Kleiderstangen-Contra:
- Je nach Größe der eigenen Wohnung, beziehungsweise, meistens hat man ja nur ein Zimmer, macht sie dieses schnell unruhig. Optisch. Zumindest, wenn man mehr als fünf Kleider daran aufhängt und noch ein paar Möbel mehr hat, als einzig diese Kleiderstange und eine Matratze auf zwei Europaletten.
- Die Kleidung an der Kleiderstange verstaubt schnell und macht, dass überhaupt das ganze Zimmer schnell verstaubt.
- Einige Kleider verbleichen sogar auf der Kleiderstange.

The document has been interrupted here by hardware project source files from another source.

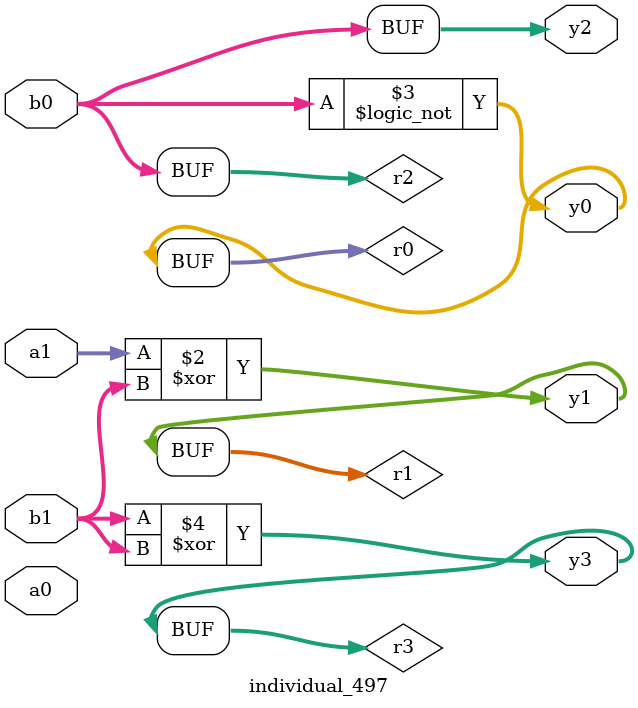
<source format=sv>
module individual_497(input logic [15:0] a1, input logic [15:0] a0, input logic [15:0] b1, input logic [15:0] b0, output logic [15:0] y3, output logic [15:0] y2, output logic [15:0] y1, output logic [15:0] y0);
logic [15:0] r0, r1, r2, r3; 
 always@(*) begin 
	 r0 = a0; r1 = a1; r2 = b0; r3 = b1; 
 	 r1  ^=  r3 ;
 	 r0 = ! b0 ;
 	 r3  ^=  b1 ;
 	 y3 = r3; y2 = r2; y1 = r1; y0 = r0; 
end
endmodule
</source>
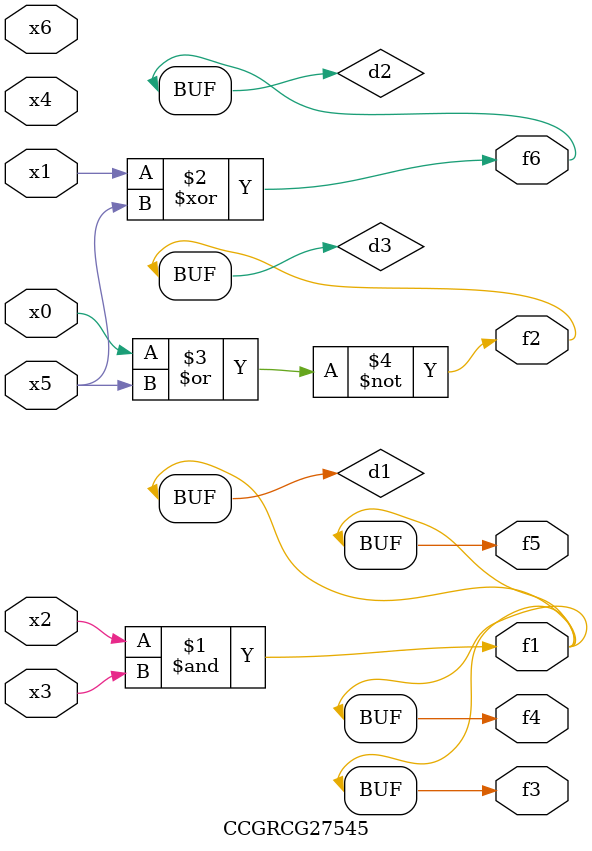
<source format=v>
module CCGRCG27545(
	input x0, x1, x2, x3, x4, x5, x6,
	output f1, f2, f3, f4, f5, f6
);

	wire d1, d2, d3;

	and (d1, x2, x3);
	xor (d2, x1, x5);
	nor (d3, x0, x5);
	assign f1 = d1;
	assign f2 = d3;
	assign f3 = d1;
	assign f4 = d1;
	assign f5 = d1;
	assign f6 = d2;
endmodule

</source>
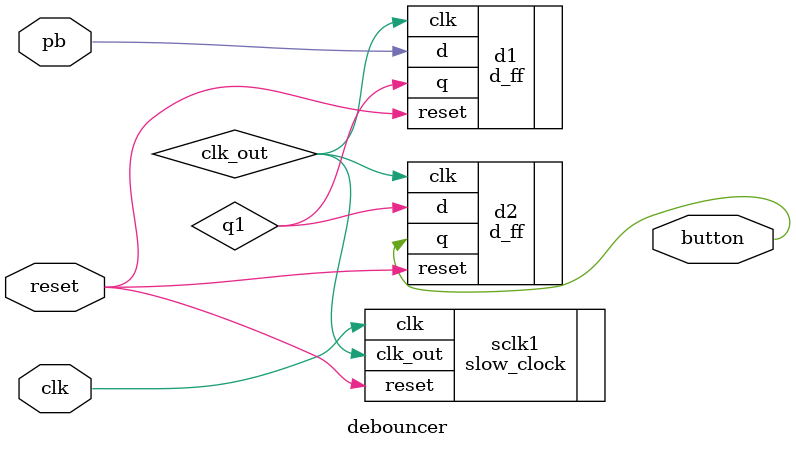
<source format=sv>
`timescale 1ns / 1ps


module debouncer(
    input logic clk,reset,//normal clock
    input logic pb,//push button
    output logic button//output to button
    );
    logic clk_out;
    logic q1;
    
    slow_clock sclk1(.clk(clk),
                       .reset(reset),
                       .clk_out(clk_out));
                       
    d_ff d1(.clk(clk_out),
              .reset(reset),
              .d(pb),
              .q(q1));
              
    d_ff d2(.clk(clk_out),
              .reset(reset),
              .d(q1),
              .q(button));
endmodule

</source>
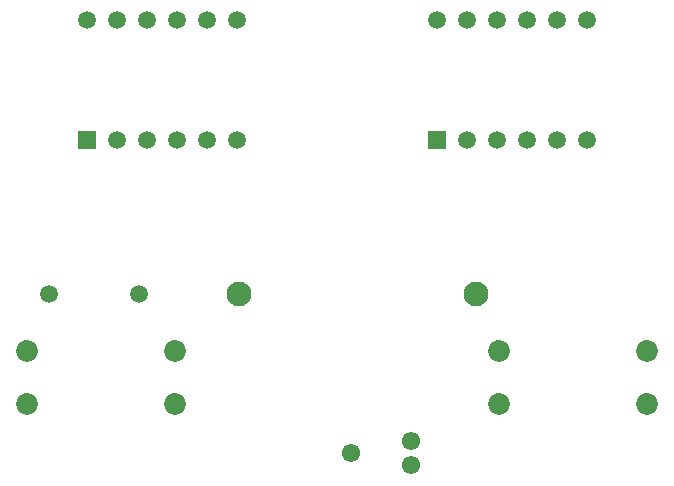
<source format=gbr>
%TF.GenerationSoftware,KiCad,Pcbnew,(5.1.10)-1*%
%TF.CreationDate,2021-09-21T22:06:55+02:00*%
%TF.ProjectId,StopWatch,53746f70-5761-4746-9368-2e6b69636164,rev?*%
%TF.SameCoordinates,Original*%
%TF.FileFunction,Soldermask,Bot*%
%TF.FilePolarity,Negative*%
%FSLAX46Y46*%
G04 Gerber Fmt 4.6, Leading zero omitted, Abs format (unit mm)*
G04 Created by KiCad (PCBNEW (5.1.10)-1) date 2021-09-21 22:06:55*
%MOMM*%
%LPD*%
G01*
G04 APERTURE LIST*
%ADD10C,1.850000*%
%ADD11C,1.550000*%
%ADD12C,1.500000*%
%ADD13R,1.500000X1.500000*%
%ADD14C,2.100000*%
G04 APERTURE END LIST*
D10*
%TO.C,S2*%
X32252000Y-64256000D03*
X44752000Y-64256000D03*
X32252000Y-68756000D03*
X44752000Y-68756000D03*
%TD*%
D11*
%TO.C,J1*%
X64790000Y-73901000D03*
X64790000Y-71869000D03*
X59710000Y-72885000D03*
%TD*%
D12*
%TO.C,U3*%
X77120000Y-46360000D03*
X69500000Y-36200000D03*
X66960000Y-36200000D03*
X72040000Y-36200000D03*
X74580000Y-36200000D03*
X77120000Y-36200000D03*
X79660000Y-46360000D03*
X79660000Y-36200000D03*
X72040000Y-46360000D03*
X74580000Y-46360000D03*
D13*
X66960000Y-46360000D03*
D12*
X69500000Y-46360000D03*
%TD*%
%TO.C,U1*%
X37350000Y-36200000D03*
X39890000Y-36200000D03*
X42430000Y-36200000D03*
X44970000Y-36200000D03*
X47510000Y-36200000D03*
X50050000Y-36200000D03*
X50050000Y-46360000D03*
X47510000Y-46360000D03*
X44970000Y-46360000D03*
X42430000Y-46360000D03*
X39890000Y-46360000D03*
D13*
X37350000Y-46360000D03*
%TD*%
D10*
%TO.C,S1*%
X72252000Y-64256000D03*
X84752000Y-64256000D03*
X72252000Y-68756000D03*
X84752000Y-68756000D03*
%TD*%
D14*
%TO.C,U2*%
X50228500Y-59378700D03*
X70228500Y-59378700D03*
%TD*%
D12*
%TO.C,LS1*%
X34157600Y-59378700D03*
X41757600Y-59378700D03*
%TD*%
M02*

</source>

- Auf eine Kleiderstange passt bei gleichem Quadratmeterverbrauch etwa vier Mal weniger als in einen echten Kleiderschrank. Man hängt sie also schnell sehr voll und muss dann den Rest dann sehr knittrig und unhandlich in Kisten oder Kommoden verstauen, die noch mal Platz wegnehmen.

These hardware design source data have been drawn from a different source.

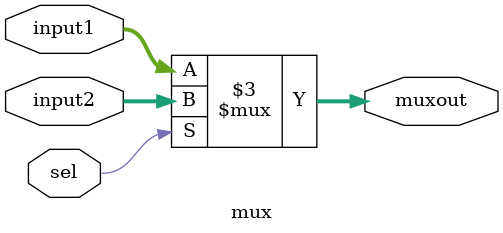
<source format=sv>
module mux(
	input [7:0] input1,
	input [7:0] input2,
	input sel,
	output [7:0] muxout
);

always_comb begin

	if(sel)
		muxout = input2;
	else
		muxout = input1;
		
end
endmodule
</source>
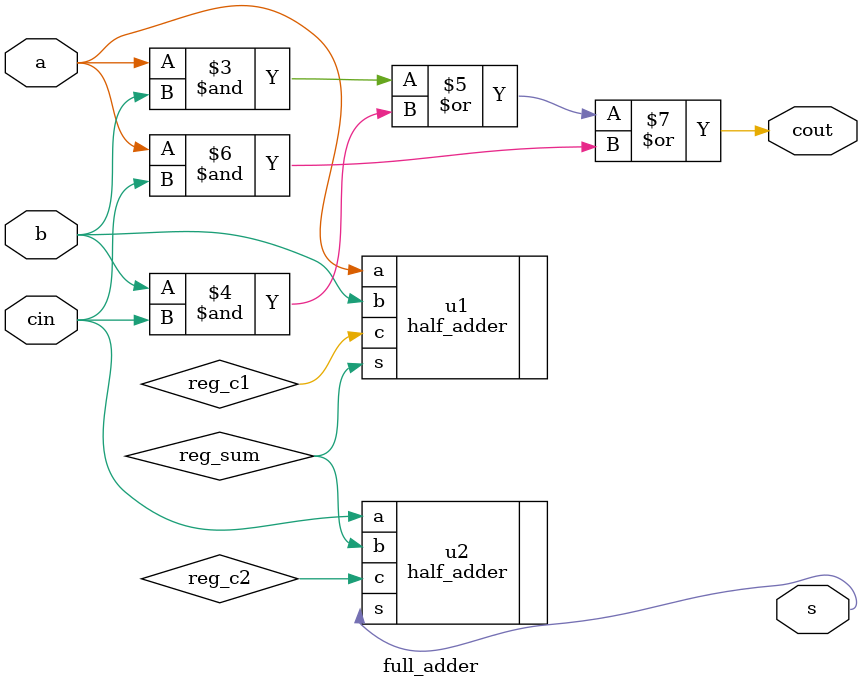
<source format=v>
module full_adder(
    a, b, cin,
    s, cout
    );

input a, b, cin;
output s, cout;

wire reg_c1, reg_c2;
wire reg_sum;

half_adder u1 (.a(a), .b(b), .s(reg_sum), .c(reg_c1));
half_adder u2 (.a(cin), .b(reg_sum), .s(s), .c(reg_c2));

assign sum = a ^ b ^ cin;
assign cout = (a & b) | ( b & cin) | ( a & cin);
endmodule
</source>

Ihr seht, das Ding bei der Kleiderstange ist: Vor- und Nachteile wiegen sich gegenseitig auf. Kleiderstangen sind nicht so effizient wie Kleiderschränke, aber haben eine Aura, die wir mögen. Und sie sind günstig. Kleiderständer sind nicht perfekt. Sie machen ein bisschen Spaß. Sie passen zu unserem Leben, das nie perfekt ist, aber okay, und irgendwie immer erstmal nur eine Übergangslösung. Ernst wird es alles früh genug. Eines Tages werden wir einen Kleiderschrank kaufen. Und ein Bett. Und einen vernünftigen Staubsauger. Aber das hat noch Zeit.

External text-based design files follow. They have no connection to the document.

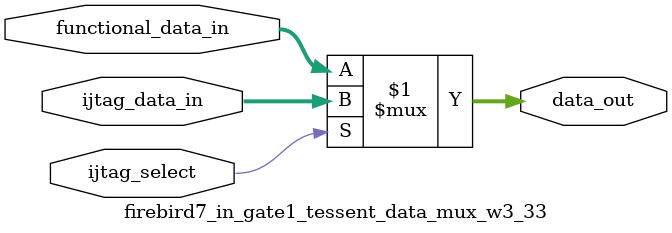
<source format=sv>

module firebird7_in_gate1_tessent_data_mux_w3_33 (
  input wire ijtag_select,
  input wire [2:0]  functional_data_in,
  input wire [2:0]  ijtag_data_in,
  output wire [2:0] data_out
);
assign data_out = (ijtag_select) ? ijtag_data_in : functional_data_in;
endmodule

</source>
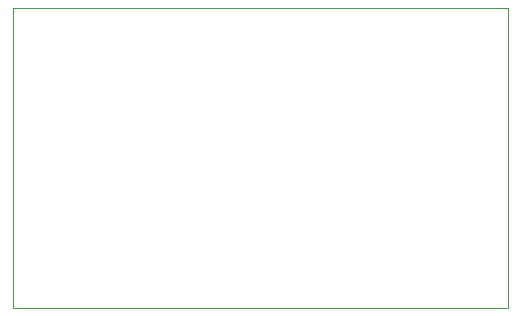
<source format=gbr>
G04 #@! TF.GenerationSoftware,KiCad,Pcbnew,(5.1.0)-1*
G04 #@! TF.CreationDate,2019-05-07T15:38:40-07:00*
G04 #@! TF.ProjectId,ADC Amplifier,41444320-416d-4706-9c69-666965722e6b,rev?*
G04 #@! TF.SameCoordinates,Original*
G04 #@! TF.FileFunction,Profile,NP*
%FSLAX46Y46*%
G04 Gerber Fmt 4.6, Leading zero omitted, Abs format (unit mm)*
G04 Created by KiCad (PCBNEW (5.1.0)-1) date 2019-05-07 15:38:40*
%MOMM*%
%LPD*%
G04 APERTURE LIST*
%ADD10C,0.100000*%
G04 APERTURE END LIST*
D10*
X200660000Y-111760000D02*
X242570000Y-111760000D01*
X200660000Y-137160000D02*
X200660000Y-111760000D01*
X242570000Y-137160000D02*
X200660000Y-137160000D01*
X242570000Y-111760000D02*
X242570000Y-137160000D01*
M02*

</source>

Achso, wo der Trend herkommt, haben wir euch natürlich noch nicht erklärt. Sind wir leider auch überfragt. Ist halt irgendwie im Zuge dieser ganzen Mode- und Wohnbloggisierung so über uns gekommen. Ob nun ausgerechnet Lena Dunham alias Hannah in Girls eine hat, wissen wir grad nicht so genau. Vielleicht hat die auch nur einen abgehalfterten Vintagekleiderschrank vom Vormieter. Aber Jessa Johannson, ihre bohèmige, von Jemima Kirke gespielte Serienfreundin, die hat doch garantiert so eine.